Dieser Beitrag wurde zuletzt von lzhrain am 16.12.2016 um 09:31 bearbeitet. Eigentlich sollten die Betreiber solche Rohrleitungen wie Druckrohre behandeln – in der Praxis geschieht das jedoch nicht. Im „Verzeichnis der Sondergeräte“ werden Druckrohre als röhrenförmige Geräte definiert, die unter Nutzung eines bestimmten Drucks zur Transportierung von Gasen oder Flüssigkeiten verwendet werden. Dabei gilt als Kriterium ein maximaler Betriebsdruck von mindestens 0,1 MPa (Gaugedruck). Die transportierten Stoffe können Gase, verflüssigte Gase, Dämpfe oder flüchtige, explosive, giftige, korrosive Flüssigkeiten sein. Zudem muss der Nenndurchmesser der Rohrleitungen mindestens 50 mm betragen. Ausgenommen sind Rohrleitungen und die Rohrleitungsgehäuse von Anlagen, die giftfreie, nicht brennbare, nicht korrosive Gase transportieren, sofern ihr Nenndurchmesser kleiner als 150 mm ist und der maximale Betriebsdruck unter 1,6 MPa (Gaugedruck) liegt.
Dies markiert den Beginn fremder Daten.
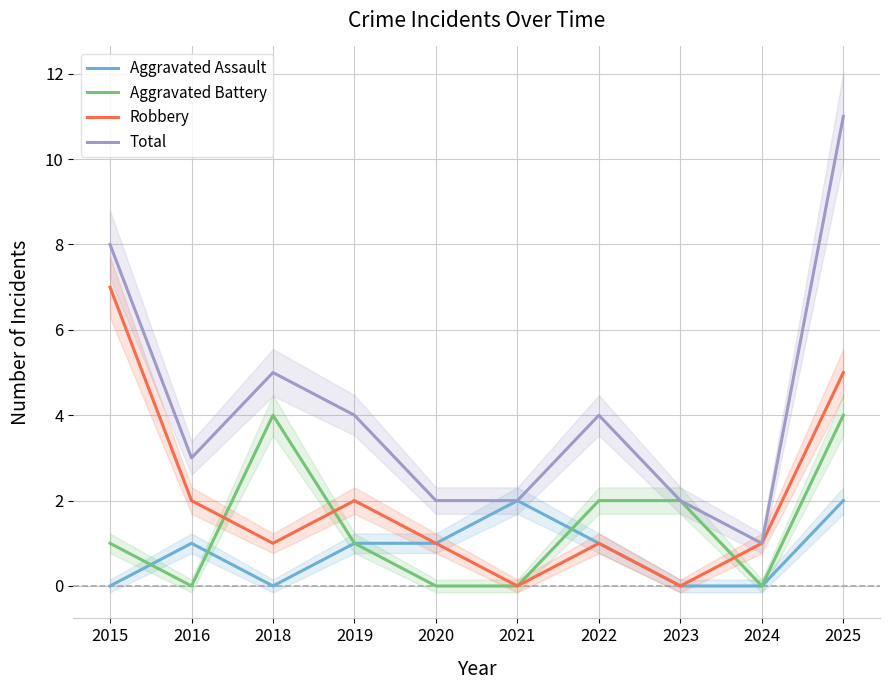

What is the spread (max minus min) of values at 2019?

3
Dabei soll die Sicherheitsüberwachung von Öl- und Gasleitungen gemäß Gesetzen und Vorschriften wie dem „Gesetz zur sicheren Produktion“ sowie dem „Gesetz zum Schutz von Öl- und Gasleitungen“ durchgeführt werden.
Man sollte sich nur um die Gestaltung kümmern – um alles andere sollte man sich nicht kümmern, man kann es auch nicht
Wenn die systemischen Vorschriften nicht umgesetzt werden, reicht es aus, wenn man sie selbst umsetzt – die anderen sind egal.